Baselines

FIFO: first_in_first_out

FIFO: first_in_first_out
The agent will act on the longest waiting passenger. In a tie, it will choose the lowest index (task-focusing) passenger.

Reasoning
This is the same policy used by Uber in their “FIFO Zones” for airport ride queuing. This works well when passengers enter the environment in similar locations and car capacity is low.

Greedy (task focused): greedy_Tfocus

Behavior
Calculate the distance required to pickup and dropoff all present passengers. Then accept, pickup, and dropoff the passenger with the minimum distance. Only considering one passenger at a time.

Reasoning
This behavior is similar to Greedy Matching for taxi dispatch. Whenever a passenger is available (the FIFO in that article) we choose the lowest ETA. This is a decent local optima when passengers enter/exit the environment around the same times, but it doesn’t allow pooling.

Greedy (task global): greedy_Tglobal

Behavior
Calculate the distnnce required to pickup and dropoff all present passengers. Act on the passenger with the shortest distance. This can pool.

Reasoning
This policy is a good example of what can happen with a inefficient pooling policy. Its ability to succesfully deliver pooled passengers is dependent on their relative distances, and often it will switch between tasks rapidly without accomplishing many tasks.

noop

Behavior
The agent takes no action in all states, effectively leaving the environment unchanged where possible.

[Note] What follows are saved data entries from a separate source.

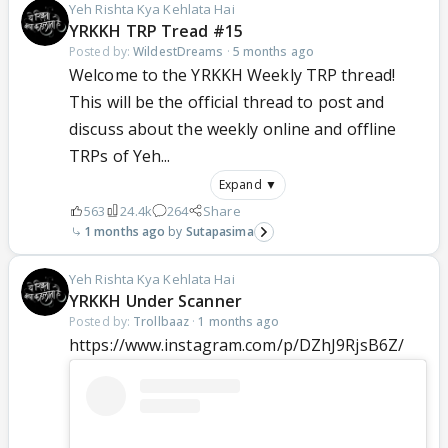
Yeh Rishta Kya Kehlata Hai
YRKKH TRP Tread #15
Posted by:
WildestDreams
·
5 months ago
Welcome to the YRKKH Weekly TRP thread!
This will be the official thread to post and
discuss about the weekly online and offline
TRPs of Yeh...
Expand ▼
563
24.4k
264
Share
1 months ago
Sutapasima
Yeh Rishta Kya Kehlata Hai
YRKKH Under Scanner
Posted by:
Trollbaaz
·
1 months ago
https://www.instagram.com/p/DZhJ9RjsB6Z/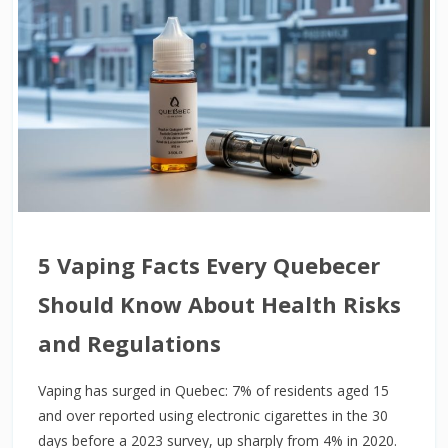
5 Vaping Facts Every Quebecer
Should Know About Health Risks
and Regulations
Vaping has surged in Quebec: 7% of residents aged 15
and over reported using electronic cigarettes in the 30
days before a 2023 survey, up sharply from 4% in 2020.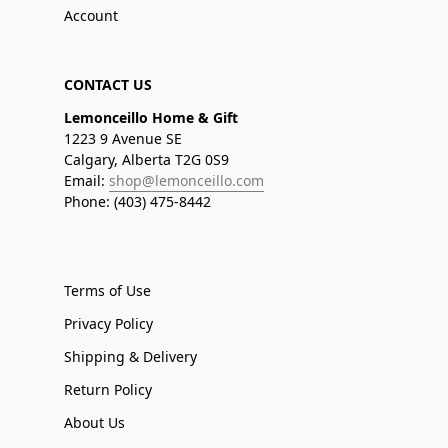
Account
CONTACT US
Lemonceillo Home & Gift
1223 9 Avenue SE
Calgary, Alberta T2G 0S9
Email:
shop@lemonceillo.com
Phone: (403) 475-8442
Terms of Use
Privacy Policy
Shipping & Delivery
Return Policy
About Us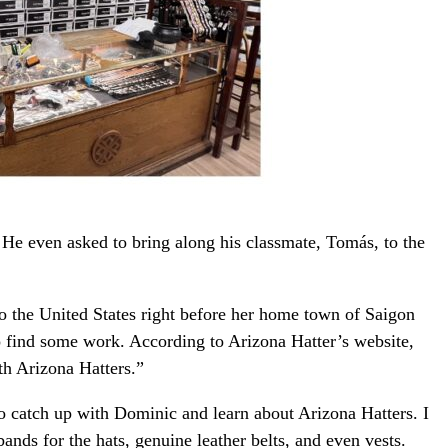
 He even asked to bring along his classmate, Tomás, to the
the United States right before her home town of Saigon
to find some work. According to Arizona Hatter’s website,
h Arizona Hatters.”
to catch up with Dominic and learn about Arizona Hatters. I
ands for the hats, genuine leather belts, and even vests.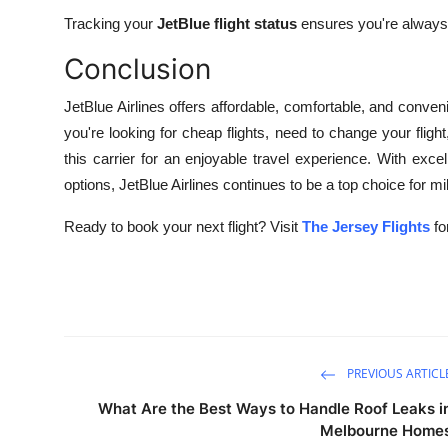
Tracking your
JetBlue flight status
ensures you're always
Conclusion
JetBlue Airlines offers affordable, comfortable, and conveni
you're looking for cheap flights, need to change your fligh
this carrier for an enjoyable travel experience. With excel
options, JetBlue Airlines continues to be a top choice for mil
Ready to book your next flight? Visit
The Jersey Flights
fo
PREVIOUS ARTICL
What Are the Best Ways to Handle Roof Leaks i
Melbourne Home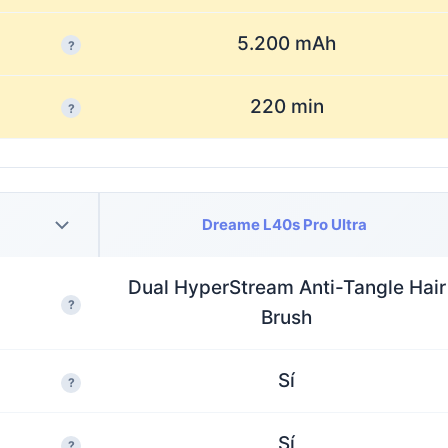
5.200 mAh
?
220 min
?
Dreame L40s Pro Ultra
Dual HyperStream Anti-Tangle Hair
?
Brush
Sí
?
Sí
?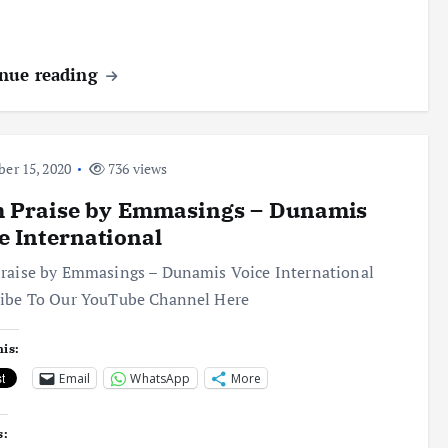
nue reading
er 15, 2020
736 views
h Praise by Emmasings – Dunamis
e International
raise by Emmasings – Dunamis Voice International
ribe To Our YouTube Channel Here
his:
Email
WhatsApp
More
s: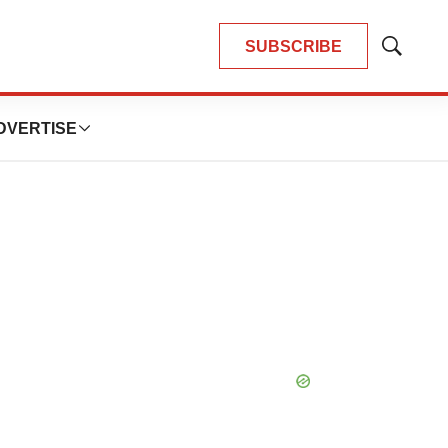
SUBSCRIBE
Show
Search
DVERTISE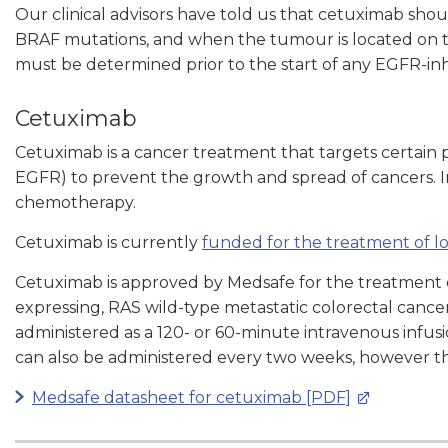
Our clinical advisors have told us that cetuximab sh
BRAF mutations, and when the tumour is located on th
must be determined prior to the start of any EGFR-inh
Cetuximab
Cetuximab is a cancer treatment that targets certain 
EGFR) to prevent the growth and spread of cancers. In
chemotherapy.
Cetuximab is currently
funded for the treatment of l
Cetuximab
is approved by Medsafe for the treatment
expressing, RAS wild-type metastatic colorectal cance
administered as a 120- or 60-minute intravenous infus
can also be administered every two weeks, however thi
Medsafe datasheet for cetuximab [PDF]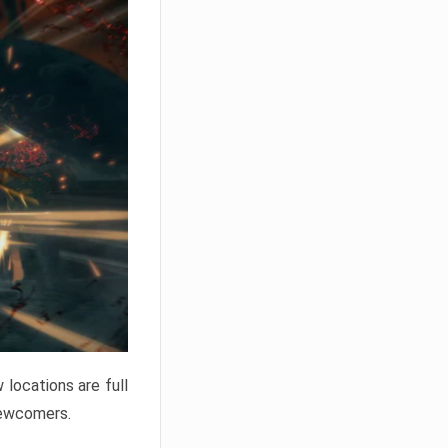
locations are full
newcomers.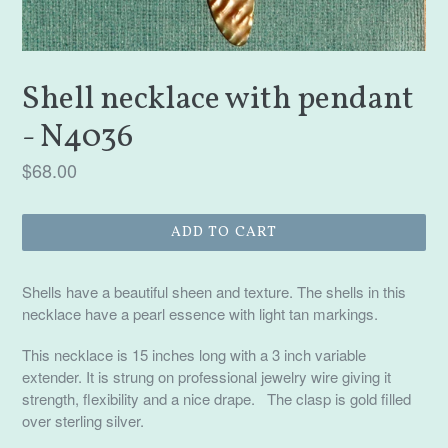
Shell necklace with pendant
- N4036
Regular
$68.00
price
ADD TO CART
Shells have a beautiful sheen and texture. The shells in this
necklace have a pearl essence with light tan markings.
This necklace is 15 inches long with a 3 inch variable
extender. It is strung on professional jewelry wire giving it
strength, flexibility and a nice drape. The clasp is gold filled
over sterling silver.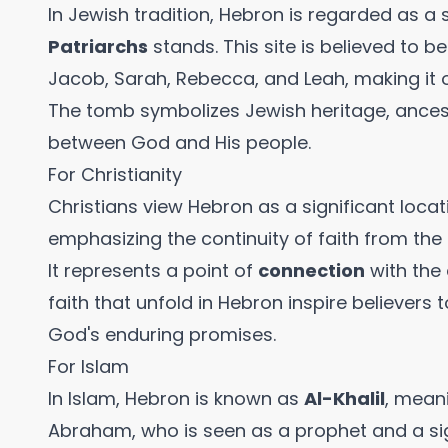
In Jewish tradition, Hebron is regarded as a
Patriarchs
stands. This site is believed to b
Jacob, Sarah, Rebecca, and Leah, making it o
The tomb symbolizes Jewish heritage, ancest
between God and His people.
For Christianity
Christians view Hebron as a significant locati
emphasizing the continuity of faith from th
It represents a point of
connection
with the 
faith that unfold in Hebron inspire believers t
God's enduring promises.
For Islam
In Islam, Hebron is known as
Al-Khalil
, meani
Abraham, who is seen as a prophet and a sign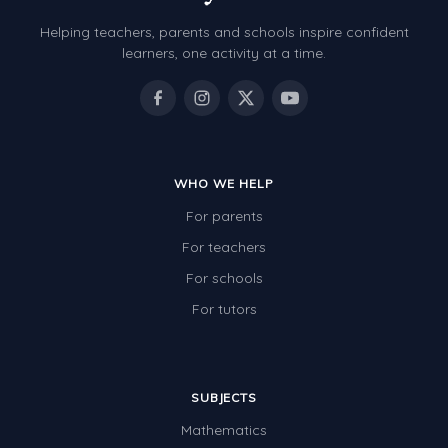
Helping teachers, parents and schools inspire confident
learners, one activity at a time.
WHO WE HELP
For parents
For teachers
For schools
For tutors
SUBJECTS
Mathematics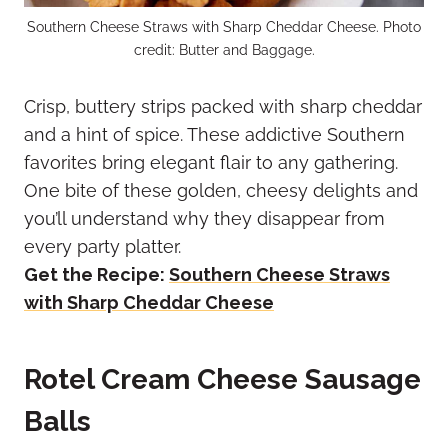
Southern Cheese Straws with Sharp Cheddar Cheese. Photo
credit: Butter and Baggage.
Crisp, buttery strips packed with sharp cheddar
and a hint of spice. These addictive Southern
favorites bring elegant flair to any gathering.
One bite of these golden, cheesy delights and
you’ll understand why they disappear from
every party platter.
Get the Recipe:
Southern Cheese Straws
with Sharp Cheddar Cheese
Rotel Cream Cheese Sausage
Balls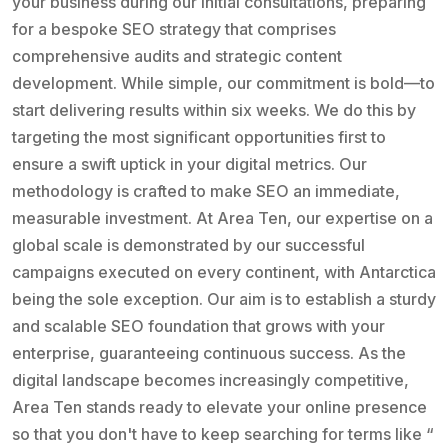
your business during our initial consultations, preparing
for a bespoke SEO strategy that comprises
comprehensive audits and strategic content
development. While simple, our commitment is bold—to
start delivering results within six weeks. We do this by
targeting the most significant opportunities first to
ensure a swift uptick in your digital metrics. Our
methodology is crafted to make SEO an immediate,
measurable investment. At Area Ten, our expertise on a
global scale is demonstrated by our successful
campaigns executed on every continent, with Antarctica
being the sole exception. Our aim is to establish a sturdy
and scalable SEO foundation that grows with your
enterprise, guaranteeing continuous success. As the
digital landscape becomes increasingly competitive,
Area Ten stands ready to elevate your online presence
so that you don't have to keep searching for terms like “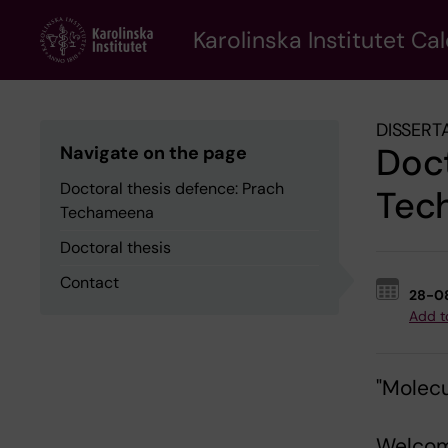
Skip
to
Karolinska Institutet Ca
main
content
DISSERT
Doct
Navigate on the page
Doctoral thesis defence: Prach
Tec
Techameena
Doctoral thesis
Contact
28-0
Add t
"Molecu
Welcom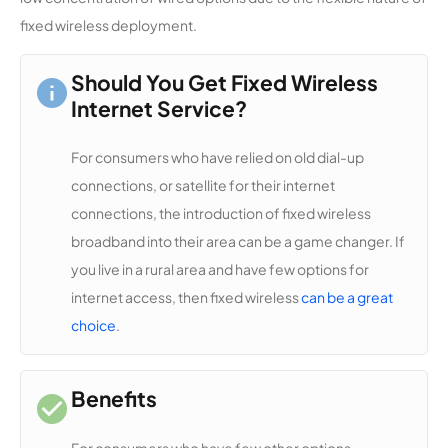
Communi
14,256
1
20 Mbps
fixed wireless deployment.
cations
Access
Cooperati
Should You Get Fixed Wireless
ve Holding
Internet Service?
Enterprise
For consumers who have relied on old dial-up
TXOL
14,151
1
100 Mbps
connections, or satellite for their internet
Internet
connections, the introduction of fixed wireless
broadband into their area can be a game changer. If
Coleman
14,039
1
1 Gbps
County
you live in a rural area and have few options for
Telephon
internet access, then fixed wireless
can be a great
e
choice
.
Cooperati
ve
Benefits
Texas
14,026
1
50 Mbps
CellNet
For consumers who have few other options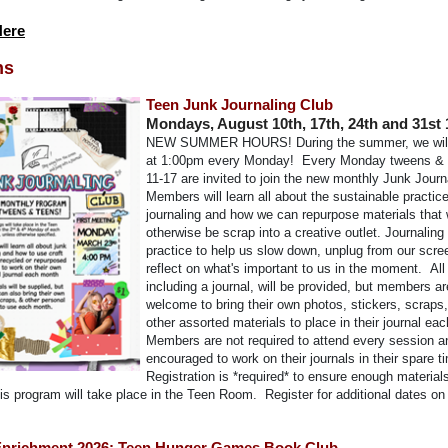
Here
ns
Teen Junk Journaling Club
Mondays, August 10th, 17th, 24th and 31st
NEW SUMMER HOURS!
During the summer, we wil
at 1:00pm every Monday!
Every Monday tweens & 
11-17 are invited to join the new monthly Junk Journ
Members will learn all about the sustainable practice
journaling and how we can repurpose materials that
otherwise be scrap into a creative outlet. Journaling 
practice to help us slow down, unplug from our scre
reflect on what's important to us in the moment.
All
including a journal, will be provided, but members ar
welcome to bring their own photos, stickers, scraps,
other assorted materials to place in their journal ea
Members are not required to attend every session a
encouraged to work on their journals in their spare t
Registration is *required* to ensure enough material
is program will take place in the Teen Room. Register for additional dates on
nrichment 2026: Teen Hunger Games Book Club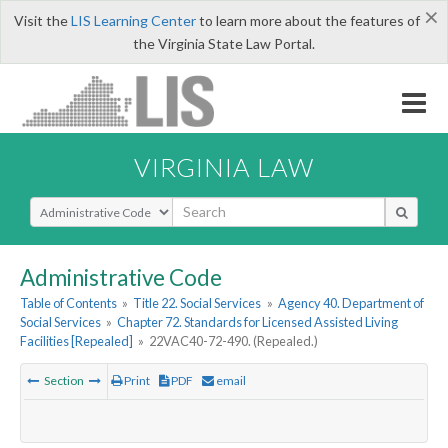
×
Visit the
LIS Learning Center
to learn more about the features of
the Virginia State Law Portal.
VIRGINIA LAW
Select Search Type
Administrative Code
Table of Contents
»
Title 22. Social Services
»
Agency 40. Department of
Social Services
»
Chapter 72. Standards for Licensed Assisted Living
Facilities [Repealed]
»
22VAC40-72-490. (Repealed.)
Section
Print
PDF
email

If the environment naturally evolves regardless of the agent’s actions, the no-op policy simply observes without intervention.

Reasoning
The no-op policy serves as a baseline for understanding the impact of inaction in the environment. It highlights the natural dynamics of the environment without any agent interference, providing a benchmark to compare active policies. This policy is particularly useful in identifying whether external factors (e.g., environmental dynamics or other agents) play a significant role in achieving rewards or whether deliberate actions are necessary for success.

random

Behavior
The agent selects actions uniformly at random from the available action space, with no regard for the state, goals, or consequences of the actions.

Reasoning
The random policy establishes a baseline for performance in the absence of any learning or strategy. It demonstrates the environment’s inherent difficulty by showing how likely success is when actions are chosen arbitrarily. This helps evaluate the performance improvement of learned or more sophisticated policies over pure chance. It is especially valuable in stochastic environments where outcomes may vary widely even with random actions.